Many of us are drawn to this industry because of the creativity and desire to make cool stuff. We know that starting a business requires work, stepping out of our comfort zone, and doing things we are not familiar with to make it thrive. But then the day happens when we have to make our first sales call to someone who is not a friend or family member, and that fear of rejection jumps right out and stops us in our tracks.
That was me when I was first promoted from a delivery driver to salesman at a digital printing company after the salesman before me left over the weekend. The job was mine to have if I could get over the fear of rejection.
The extent of my sales training was being told that someday (which happened one month after me starting there) I would have an opportunity to learn. Since the opportunity for actual sales training vanished, the fear that I had no clue what I was doing and the thought of being rejected was holding me back.
However, I was forced to forge ahead as I had bills to pay and needed to care for my first son who was recently born. Thankfully, I was lucky to connect with some nice people and unique opportunities became available, but as a salesperson, I was awful as I didn’t make enough calls and stayed in my comfort zone.
About a year into this experiment, the company I worked for hired a sales manager to help our growing sales team, and he changed my view of how this sales thing worked. He told me that he wanted me to get told “no” 20 times a day and as soon as that happened, I could go home.
By a stroke of luck, I was also playing volleyball with a guy who worked on the local military base working three 12-hour shifts and spent the rest of his time during the week as a professional Blackjack player. He was so good at Blackjack that he had to file paperwork for income taxes, noting that money dwarfed his military income (which was not too shabby). His strategy was to play the odds that most will not, by simple laws of averages, lose every time.
His method was to increase his bet by double each time he lost and then make money by playing smart on the slam dunk hands (double downs and splits). Theoretically, this meant he would always break even until his bankroll ran out or he reached the table limit. Challenges arose with being okay with the amount of money spent when losing several times in a row, as well as dealing with other people at the same table who do not play by the book.
So, how did this strategy, along with the sales manager challenging me to get told no 20 times, trigger something in my brain that led me to success? I was able to take the challenge and the strategy and use them together to get over my fear of rejection.
Let’s say that on average you get one yes for every 10 no’s in your customer and partner outreaches. Determine how many people you need to say yes in a day and use that average to push yourself to success. Make it a goal each day to get 10 no’s (your number will vary) before you move on to the other things in your business that are in your comfort zone.

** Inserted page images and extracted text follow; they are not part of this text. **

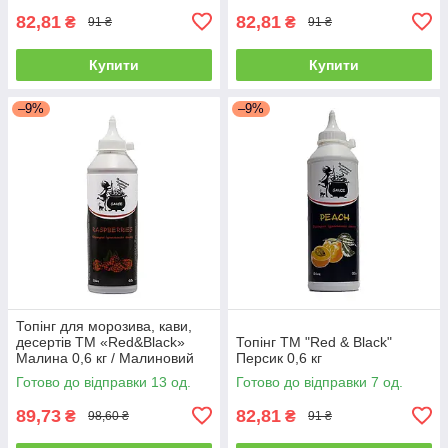
82,81
82,81
₴
₴
91 ₴
91 ₴
Купити
Купити
–9%
–9%
Топінг для морозива, кави,
десертів ТМ «Red&Black»
Топінг ТМ "Red & Black"
Малина 0,6 кг / Малиновий
Персик 0,6 кг
топінг для коктейлів 600мл.
Готово до відправки 13 од.
Готово до відправки 7 од.
89,73
82,81
₴
₴
98,60 ₴
91 ₴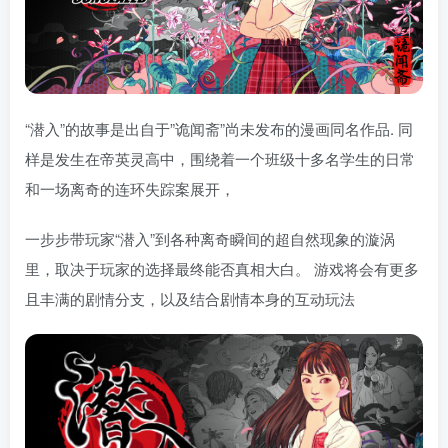
“潜入”的故事是出自于”诡闻斋”尚未发布的漫画同名作品. 同
样是发生在帝英灵高中，围绕着一个班级十多名学生的日常
和一场离奇的连环失踪案展开，
一步步带玩家“潜入”到各种离奇瞬间的超自然现象的漩涡
里，取决于玩家的选择最终能否真相大白。 游戏将会有更多
且丰满的剧情分支，以及结合剧情本身的互动玩法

This means that some days you are done in a matter of an hour or two, and others you might be in for a long day. The great part is that the more long days you have, the more success for your business and more confidence you gain.
Challenges in Strategy
As mentioned, some of the Blackjack strategy challenges are part of the no strategy. The first is your “bankroll and table limit.” In this case, the bankroll equals your time and energy.
Let’s put this into perspective. No matter how wonderful of a product you offer or how successful you are at the business, if you or someone on your team is not putting time and energy into sales, you are likely to have a hobby, not a business. You need sales to make your business successful. By focusing on getting told no, this gives you a tangible goal to reach; by the law of averages, you will get more yes answers and your time for sales and prospecting will grow. The best part is, so will your energy and desire to get the no’s off your list.
Let’s not forget about dealing with the other people at the “table” or the things that are out of your control. For example, potential customers may not have much need for your products or they have prior relationships with another business that is meeting their needs. Those are legitimate reasons for saying no. You save yourself time by marking them off your list and focusing on others with potential yes answers.
However, it is important to make the most out of a no as it is not a failure, but rather a learning opportunity. Listen to the potential customer to understand what they need and how they do business — you may be surprised that with an open mind, you can adjust your sales approach to change a future no to a yes.
Ultimately, we might think that a no is a negative thing. However, there is not only value for your business in the yes answers you get, but with the right mindset, there is as much value in the no answers as well.
Being in business requires work, stepping out of your comfort zone, and doing things you are not comfortable with to make your business a success. Every experience with a potential customer is a learning opportunity for you. Even if the outcome is not what you desired, learn to listen to what they need and how you can best make that happen.
If you don’t ask out of fear of rejection, then you have already lost that customer. So, go start chasing those no’s. Your confidence will grow as long as you are willing to learn from those interactions.